◆ Exercise input
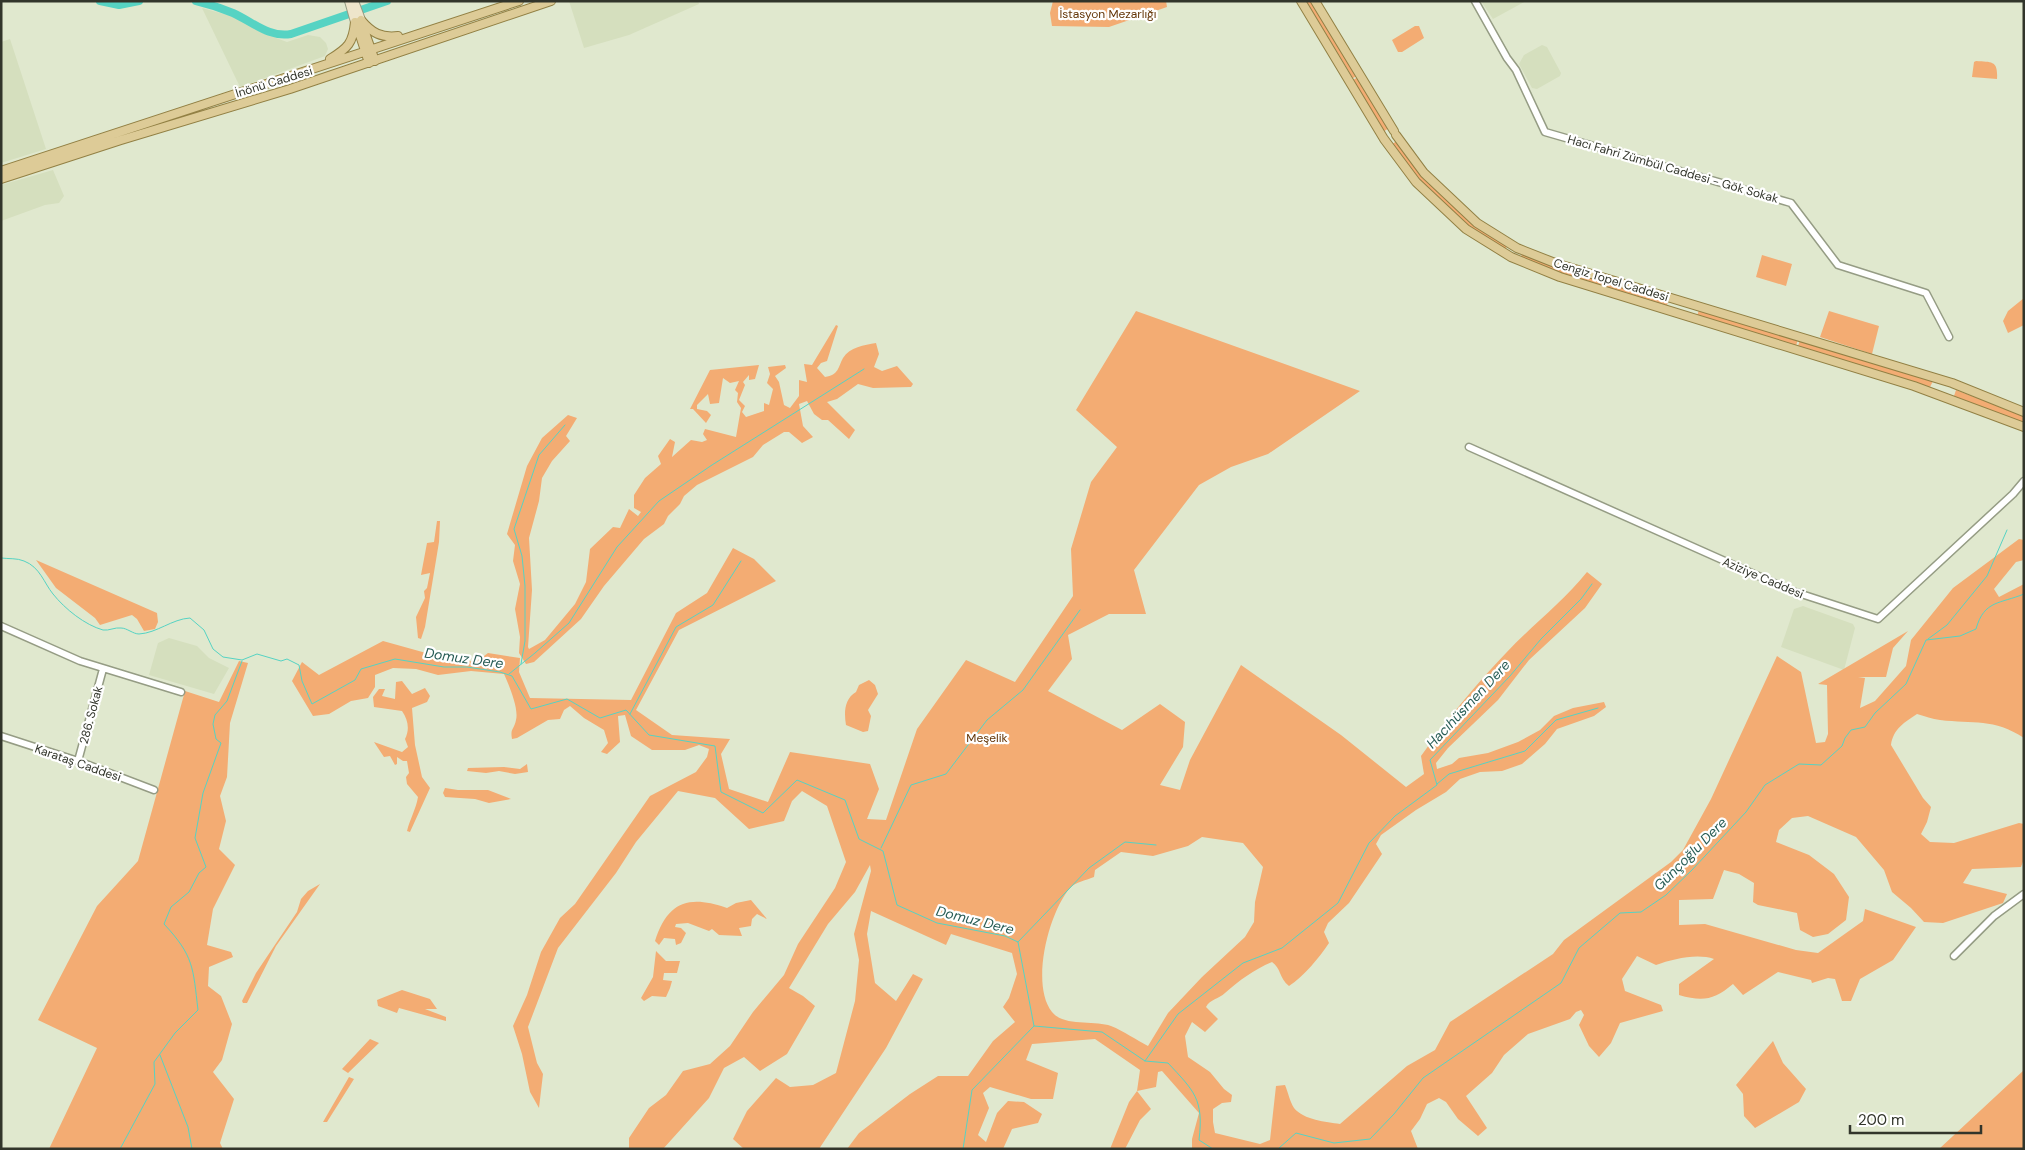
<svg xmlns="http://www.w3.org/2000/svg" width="2025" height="1150" viewBox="0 0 2025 1150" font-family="'DM Sans',sans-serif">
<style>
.built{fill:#d5dfbe}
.green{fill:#f3ac73;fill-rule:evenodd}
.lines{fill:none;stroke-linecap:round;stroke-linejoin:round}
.stream{stroke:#56d3c3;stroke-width:1}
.river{stroke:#56d3c3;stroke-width:8}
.tertiary-casing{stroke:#959c84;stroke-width:9}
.secondary-casing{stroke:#959c84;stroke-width:10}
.primary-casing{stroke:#928044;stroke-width:10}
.tertiary{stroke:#fff;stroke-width:6}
.secondary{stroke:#eee5cb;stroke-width:8}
.primary{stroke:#ddcb97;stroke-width:8}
.labels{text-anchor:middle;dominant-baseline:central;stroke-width:4.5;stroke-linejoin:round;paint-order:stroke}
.park-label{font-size:12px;fill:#653709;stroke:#fff}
.street-label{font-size:12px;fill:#32352b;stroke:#fff}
.water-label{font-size:14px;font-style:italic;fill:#295d56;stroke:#fff}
</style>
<rect width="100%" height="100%" fill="#e0e8ce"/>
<path class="built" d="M 569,1 L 698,1 L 699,4 L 629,35 L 584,48 Z
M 1481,1 L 1526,1 L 1493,19 Z
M 202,8 L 257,23 L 276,38 L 287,42 L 308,35 L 320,37 L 326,43 L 328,49 L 325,56 L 240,87 Z
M 10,39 L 46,149 L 1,163 L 1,42 Z
M 1542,45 L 1547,47 L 1561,73 L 1560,76 L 1537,89 L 1532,88 L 1519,64 L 1524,55 Z
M 53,170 L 64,196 L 59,203 L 45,205 L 1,221 L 1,185 Z
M 1803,606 L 1853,624 L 1855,628 L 1844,670 L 1781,647 L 1794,609 Z
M 169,638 L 197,646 L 209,658 L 229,668 L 214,694 L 149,675 L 158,643 Z"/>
<path class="green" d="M 1053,1 L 1166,1 L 1167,7 L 1109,27 L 1052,26 L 1050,13 Z
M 1306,1 L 1313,1 L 1359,75 L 1353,78 Z
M 1415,26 L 1419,26 L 1424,38 L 1402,52 L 1398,52 L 1392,40 Z
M 1976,61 C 1993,62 1998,61 1997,79 L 1972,77 L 1974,62 Z
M 1358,77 L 1389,128 L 1383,132 L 1353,80 Z
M 1397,141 L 1412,162 L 1508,245 L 1504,251 C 1459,227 1422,186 1392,144 Z
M 1523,253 L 1668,300 L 1667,306 L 1546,269 L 1520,258 Z
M 1762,255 L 1792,264 L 1786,286 L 1756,277 Z
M 2024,298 L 2024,325 L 2008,333 L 2003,321 L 2008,311 Z
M 1699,310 L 1798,339 L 1796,346 L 1697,316 Z
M 1136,311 L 1360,391 L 1268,454 L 1231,467 L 1199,485 L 1134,570 L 1146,614 L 1109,614 L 1068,635 L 1072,659 L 1048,691 L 1122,730 L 1160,704 L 1185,722 L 1183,747 L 1160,785 L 1180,790 L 1190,760 L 1241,665 L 1341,735 L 1406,787 L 1424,774 L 1421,756 C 1447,720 1475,685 1506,653 C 1532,625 1563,602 1587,572 L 1602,584 L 1585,608 L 1529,660 L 1498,700 L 1448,748 L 1436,763 L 1437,769 L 1452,764 L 1459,758 L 1488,753 L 1518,742 L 1540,730 L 1554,716 L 1573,708 L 1604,702 L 1606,707 L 1594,716 L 1557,729 L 1545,744 L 1522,764 L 1502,771 L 1480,772 L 1460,779 L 1446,792 L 1416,810 L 1381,835 L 1376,844 L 1382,854 L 1349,903 L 1328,923 L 1324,932 L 1329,943 C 1319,958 1304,976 1289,986 C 1279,978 1281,968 1272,962 C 1253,970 1240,980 1225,993 C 1219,999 1210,999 1206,1007 L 1218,1019 L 1205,1032 L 1192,1022 L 1185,1036 L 1188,1057 L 1210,1072 L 1224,1089 L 1232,1095 L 1231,1102 L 1222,1103 L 1213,1109 L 1213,1122 L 1215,1133 L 1260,1144 L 1270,1140 L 1276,1086 L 1285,1085 C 1288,1092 1290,1102 1294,1108 C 1304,1120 1326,1122 1340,1124 L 1407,1066 L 1435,1050 L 1450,1022 L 1553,954 L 1564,940 L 1671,862 L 1683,850 L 1711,799 L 1777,656 L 1801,672 L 1816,743 L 1825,742 L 1828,734 L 1827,685 L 1818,684 L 1908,631 L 1893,648 L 1886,677 L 1858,677 L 1865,678 L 1860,708 L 1875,701 L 1906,666 L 1911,640 L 1953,588 L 2019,539 L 2024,540 L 2024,560 L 2016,562 L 1994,589 L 1999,597 L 2024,584 L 2024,738 C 1994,718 1973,724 1940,720 C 1932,719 1925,716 1917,714 C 1905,722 1893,729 1891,745 L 1923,798 L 1931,807 L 1927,822 L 1921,834 L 1930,842 L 1954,843 L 2019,823 L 2024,824 L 2024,859 L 2021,867 L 1972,869 L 1963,883 L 2007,894 L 2003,903 L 1943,923 L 1924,922 L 1911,908 L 1892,892 L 1884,870 L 1856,837 L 1808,816 L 1792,818 L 1779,830 L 1776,842 L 1809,855 L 1834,874 L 1849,897 L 1846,920 L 1828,934 L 1813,937 L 1800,930 L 1797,913 L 1758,905 L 1753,902 L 1754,883 L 1739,874 L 1724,870 L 1713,899 L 1679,900 L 1679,925 L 1705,924 L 1796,950 L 1818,953 L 1863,921 L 1865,909 L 1916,927 L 1893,960 L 1860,979 L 1851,1001 L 1842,1001 L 1835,979 L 1828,978 L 1812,983 L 1811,980 L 1778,972 L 1743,995 L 1733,984 C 1714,1000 1703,1002 1679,995 L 1679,984 L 1714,959 C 1697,953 1673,959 1656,965 L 1637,956 L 1622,979 L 1625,991 L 1661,1005 L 1663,1011 L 1620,1023 L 1611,1043 L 1599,1057 L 1589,1046 L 1579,1025 L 1584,1015 L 1581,1010 L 1576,1012 L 1570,1019 L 1528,1034 L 1504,1055 L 1492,1073 L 1466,1096 L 1487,1128 L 1478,1136 L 1458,1119 L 1446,1102 L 1439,1098 L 1427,1104 L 1420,1119 L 1411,1131 L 1418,1149 L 1192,1149 L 1192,1139 L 1199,1113 L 1162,1071 L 1158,1072 L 1156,1087 L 1137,1091 L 1151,1109 L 1140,1120 L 1125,1149 L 1110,1149 L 1129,1102 L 1137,1091 L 1140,1070 L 1095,1039 L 1032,1044 L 1026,1060 L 1058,1073 L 1053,1099 L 1031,1099 L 990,1087 L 983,1093 L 989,1108 L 978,1135 L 986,1142 L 997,1113 L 1008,1101 L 1024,1102 L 1042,1114 L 1038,1123 L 1012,1129 L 1003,1149 L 847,1149 L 859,1133 L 910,1094 L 938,1076 L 968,1076 L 993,1041 L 1015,1022 L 1003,1007 L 1009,998 L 1017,974 L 1012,953 L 951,934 L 946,945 L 871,911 L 867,934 L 875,983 L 896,1001 L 913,974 L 923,979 L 886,1048 L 819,1149 L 744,1149 L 733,1139 L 747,1111 L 776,1078 L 790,1087 L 813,1085 L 836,1073 L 855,1001 L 859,960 L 854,934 L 871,871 L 870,865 L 855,892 L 828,924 L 789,988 L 803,996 L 815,1006 L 787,1054 L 760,1071 L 744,1057 L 724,1068 L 709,1098 L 663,1149 L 629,1149 L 629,1138 L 649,1108 L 666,1095 L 683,1071 L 710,1064 L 730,1046 L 753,1012 L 784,975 L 798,944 L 835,888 L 846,862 L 827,806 L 802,791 L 792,801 L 784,821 L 749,829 L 715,798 L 678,791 L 636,842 L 616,873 L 558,948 L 528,1027 L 537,1063 L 543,1074 L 539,1108 L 530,1092 L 522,1054 L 513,1026 L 527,995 L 541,952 L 560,918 L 575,904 L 650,796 L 696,772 L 707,757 L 709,749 L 699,745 L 685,750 L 652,750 L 631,736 L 625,715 L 618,716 L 620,742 L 607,754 L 601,752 L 608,743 L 604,730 L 584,718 L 570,706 L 564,710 L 560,719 L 548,720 L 517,738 L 512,739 C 510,728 514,730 516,720 C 519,709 509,685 504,674 L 471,671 L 438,675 L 416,669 L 393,668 L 375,675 L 375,687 L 368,698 L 351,701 L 329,714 L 313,716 L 292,681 L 302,662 L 319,675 L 383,641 L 444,658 L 476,662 L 488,653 L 520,658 L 519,672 L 530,698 L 631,700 L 676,613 L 707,593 L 733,548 L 754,559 L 776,581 L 679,630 L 636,710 L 672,735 L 730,739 L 721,754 L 729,789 L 768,802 L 790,752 L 870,764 L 879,789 L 867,819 L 886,820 L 917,729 L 966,660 L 1015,682 L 1073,596 L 1071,549 L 1091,482 L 1117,447 L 1076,410 ZM 1202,837 L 1243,843 L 1263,867 L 1255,902 L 1254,922 L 1245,937 L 1202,977 L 1168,1013 L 1148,1046 C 1136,1040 1124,1031 1111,1026 C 1095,1020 1064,1027 1052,1012 C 1030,984 1049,912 1070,888 C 1075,882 1087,880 1094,877 L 1095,870 L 1121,852 L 1153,856 L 1188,846 Z
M 1829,311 L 1879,326 L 1872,354 L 1820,337 Z
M 836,325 L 838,326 L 827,361 L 821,363 L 817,368 L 825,377 C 839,375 838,367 843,358 C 850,347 864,345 876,343 L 879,354 L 874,367 L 882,371 L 897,366 L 913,384 L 911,387 L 873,388 L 858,384 L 837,399 L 827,402 L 855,430 L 849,439 L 828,420 L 822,420 L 814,414 L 807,401 L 799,404 L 803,426 L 813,437 L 802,443 L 789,432 L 784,432 L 763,445 L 753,457 L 697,485 L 684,496 L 680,504 L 668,516 L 664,524 L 644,539 L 604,586 L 581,619 L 534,662 L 526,664 L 519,653 L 520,637 L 515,609 L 520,584 L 513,561 L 515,545 L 507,534 L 527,466 L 542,438 L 568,415 L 577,418 L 566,436 L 570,441 L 552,461 L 542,478 L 539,501 L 529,538 L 532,590 L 528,647 L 529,649 L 545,640 L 575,604 L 586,582 L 590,549 L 613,527 L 620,528 L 629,509 L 638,516 L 641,512 L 634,508 L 634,495 L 645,478 L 661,464 L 658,456 L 670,439 L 675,442 L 672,457 L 691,440 L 702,442 L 707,440 L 703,434 L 705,429 L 736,437 L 741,408 L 737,402 L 738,393 L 735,390 L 739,381 L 730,383 L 723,378 L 719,403 L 710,404 L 708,394 L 697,405 L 697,409 L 707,411 L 711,415 L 706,423 L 693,409 L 690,409 L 710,370 L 759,365 L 755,379 L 749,380 L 749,375 L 743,382 L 745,385 L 739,400 L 745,406 L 742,412 L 746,417 L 764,411 L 764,403 L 769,405 L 773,389 L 767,383 L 770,374 L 768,367 L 785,365 L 786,368 L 775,376 L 779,382 L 784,405 L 790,408 L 799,396 L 799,380 L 807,382 L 804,364 L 812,365 Z
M 1800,340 L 1933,381 L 1930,387 L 1798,346 Z
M 1956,390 L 2024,416 L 2024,423 L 1954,396 Z
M 437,521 L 440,521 L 439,542 L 425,627 L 421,639 L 418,638 L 416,617 L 425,598 L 424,591 L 427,588 L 430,573 L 421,575 L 427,543 L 434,542 Z
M 36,560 L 157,613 L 158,622 L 155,629 L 144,631 L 137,619 L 132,615 L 100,625 L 95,618 L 56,588 Z
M 239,661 L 248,663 L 230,723 L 227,777 L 220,796 L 226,821 L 219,849 L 235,865 L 213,909 L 207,945 L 231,952 L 233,957 L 209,967 L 208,986 L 221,996 L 232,1024 L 222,1060 L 213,1072 L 234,1099 L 220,1143 L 223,1149 L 49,1149 L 97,1048 L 38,1020 L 97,906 L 138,861 L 185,691 L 219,702 Z
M 869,680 L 875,685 L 878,694 L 868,710 L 871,716 L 868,731 L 863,732 L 846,725 C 844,713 844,699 856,692 L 859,685 Z
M 402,681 L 412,694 L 425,688 L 430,696 L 427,702 L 412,708 L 415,745 L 422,777 L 430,788 L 410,832 L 407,831 C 410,819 416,809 418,797 L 407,784 L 406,777 L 409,773 L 407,761 L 403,761 L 397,757 L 397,764 L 395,765 L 390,756 L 384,757 L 374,742 L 402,752 L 408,747 L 405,739 C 410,729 408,720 402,711 L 374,707 L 373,697 L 379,689 L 385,689 L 382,696 L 395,699 L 396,682 Z
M 527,764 L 528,772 L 515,774 L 499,771 L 486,773 L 467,771 L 468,768 L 504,767 L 520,769 Z
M 445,788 L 458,790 L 488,790 L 511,799 L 489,803 L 475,799 L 445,797 L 443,793 Z
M 320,884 L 276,946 L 247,1003 L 243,1003 L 242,1001 L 256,973 L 297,912 L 301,899 L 308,891 Z
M 751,900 L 767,919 L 757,914 L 752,919 L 751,926 L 739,928 L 742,936 L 719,935 L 712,929 L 709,931 L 688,923 L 676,924 L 675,927 L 681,928 L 686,933 L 681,943 L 676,945 L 675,939 L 664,938 L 659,945 L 655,941 C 668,901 689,895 727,908 L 736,903 Z
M 656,951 L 666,961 L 680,961 L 677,973 L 664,973 L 663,980 L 672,981 L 670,988 L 666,997 L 652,996 L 644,1001 L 641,998 L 653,977 Z
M 402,990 L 430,999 L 437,1009 L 425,1009 L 446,1017 L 446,1021 L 399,1008 L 397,1013 L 378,1006 L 377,1000 Z
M 370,1039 L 379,1043 L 348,1073 L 342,1069 Z
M 1773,1041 L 1783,1063 L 1806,1089 L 1799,1102 L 1755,1128 L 1744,1116 L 1743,1094 L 1736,1085 Z
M 2024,1070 L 2024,1149 L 1939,1149 Z
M 349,1077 L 354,1079 L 327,1122 L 323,1122 Z"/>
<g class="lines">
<path class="stream" d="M 1,558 C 9,559 17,558 24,561 C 40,567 44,583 53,594 C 65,609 85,625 103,630 C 109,631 115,627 121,628 C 127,628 133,634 139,634 C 157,633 172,619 190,618 L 204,630 L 213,649 L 223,657 L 242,660 L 257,654 L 281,661 L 287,659 L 299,665 L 302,681 L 312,704 L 355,680 L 361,669 L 395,659 L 444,667 L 467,667 L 500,672 L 512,676 L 531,709 L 567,699 L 600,718 L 626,710 L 649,735 L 715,746 L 721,792 L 763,813 L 797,780 L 845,800 L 859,839 L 883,851 L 897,905 L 937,923 L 1005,936 L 1018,942 L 1034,1026 L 1102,1032 L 1145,1061 L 1168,1063 C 1194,1091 1204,1099 1199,1140 L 1213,1149
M 1928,639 L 1947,625 L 1987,576 L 2007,530
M 521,664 L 525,641 L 525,586 L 522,556 L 514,529 L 539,455 L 565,425
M 509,674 L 535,653 L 569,623 L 617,547 L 659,501 L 712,465 L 864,369
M 630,714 L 676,627 L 713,605 L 741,561
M 1437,784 L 1449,774 L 1525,751 L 1556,720 L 1598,708
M 881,848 L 911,785 L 946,774 L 987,720 L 1023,690 L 1080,610
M 1018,942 L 1089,868 L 1125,842 L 1156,845
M 160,1055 L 188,1127 L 192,1149
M 1145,1061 L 1178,1014 L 1243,963 L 1282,948 L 1338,903 L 1369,843 L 1395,816 L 1437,785 L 1430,760 L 1510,676 L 1541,639 L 1581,599 L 1592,584
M 1279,1148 L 1296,1133 L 1334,1143 L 1370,1139 L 1394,1114 L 1423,1078 L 1561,983 L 1579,948 L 1620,913 L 1641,912 L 1666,895 L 1692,870 L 1746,812 L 1765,785 L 1799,764 L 1821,765 L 1842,746 L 1845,738 L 1851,730 L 1865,727 L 1875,713 L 1906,684 L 1926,640 L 1960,636 L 1976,629 C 1984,600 2000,604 2024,594
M 120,1149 L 155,1084 L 154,1062 L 175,1033 L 198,1010 C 193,968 194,956 164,924 L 171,907 L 189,892 L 199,873 L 206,867 L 195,838 L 203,793 L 221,743 L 216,739 L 213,724 L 215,715 L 227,701 L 242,661
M 963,1149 L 972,1090 L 1034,1026"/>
<path class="river" d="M 100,1 L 119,5 L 139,1
M 196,1 C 209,4 221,8 233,13 C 253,22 269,38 291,34 L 387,1"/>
<g class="tertiary-casing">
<path id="tertiary" d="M 1475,1 L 1507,58 L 1516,70 L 1545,132 L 1791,203 L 1838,265 L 1926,293 L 1949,337
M 1469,447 L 1792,591 L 1878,619 L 2013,494 L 2024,481
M 1,626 L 80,661 L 181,692
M 1,736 L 78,761 L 154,790
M 78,761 L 103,669
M 1954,956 L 1994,916 L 2024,894"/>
</g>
<g class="secondary-casing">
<path id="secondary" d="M 349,1 L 355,22
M 354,1 L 361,20"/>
</g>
<g class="primary-casing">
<path id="primary" d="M 1301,1 L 1384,139 L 1416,182 L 1466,229 L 1511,257 L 1560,277 L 1914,386 L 2024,427
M 1315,1 L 1394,131
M 361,20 C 372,33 381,38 398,36
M 362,24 L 375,61
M 357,26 L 369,63
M 330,59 C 348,48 353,43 355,22
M 1396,135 L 1424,173 L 1477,223 L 1517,248 L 1555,263 L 1952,383 L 2024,412
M 1,171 L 519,1
M 1,179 L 121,140 L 290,89 L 551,1"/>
</g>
<use href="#tertiary" class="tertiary"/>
<use href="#secondary" class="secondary"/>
<use href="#primary" class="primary"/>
</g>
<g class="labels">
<g class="park-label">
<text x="1108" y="14">İstasyon Mezarlığı</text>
<text x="987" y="738">Meşelik</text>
</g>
<g class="street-label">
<text transform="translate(274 82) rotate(-17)">İnönü Caddesi</text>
<text transform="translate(1673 169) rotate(16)">Hacı Fahri Zümbül Caddesi - Gök Sokak</text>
<text transform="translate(1611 280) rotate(17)">Cengiz Topel Caddesi</text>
<text transform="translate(1763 578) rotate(23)">Aziziye Caddesi</text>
<text transform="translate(91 715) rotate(-75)">286. Sokak</text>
<text transform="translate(78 763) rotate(19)">Karataş Caddesi</text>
</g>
<g class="water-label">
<text transform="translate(464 658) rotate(8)">Domuz Dere</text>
<text transform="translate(1468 704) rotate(-47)">Hacıhüsmen Dere</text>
<text transform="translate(1690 854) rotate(-45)">Günçoğlu Dere</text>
<text transform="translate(975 920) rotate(14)">Domuz Dere</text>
</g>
</g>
<rect width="2025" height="1150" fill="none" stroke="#32352b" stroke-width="5"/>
<path d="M1850 1125v8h131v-8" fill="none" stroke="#32352b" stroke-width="2.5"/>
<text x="1858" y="1125" font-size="15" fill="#32352b" stroke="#ffffff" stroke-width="4" paint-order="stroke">200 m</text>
</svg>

◆ Assignment
Using the records above, copy every line that has the word "lines" in it.

◆ Finished task
.lines{fill:none;stroke-linecap:round;stroke-linejoin:round}
<g class="lines">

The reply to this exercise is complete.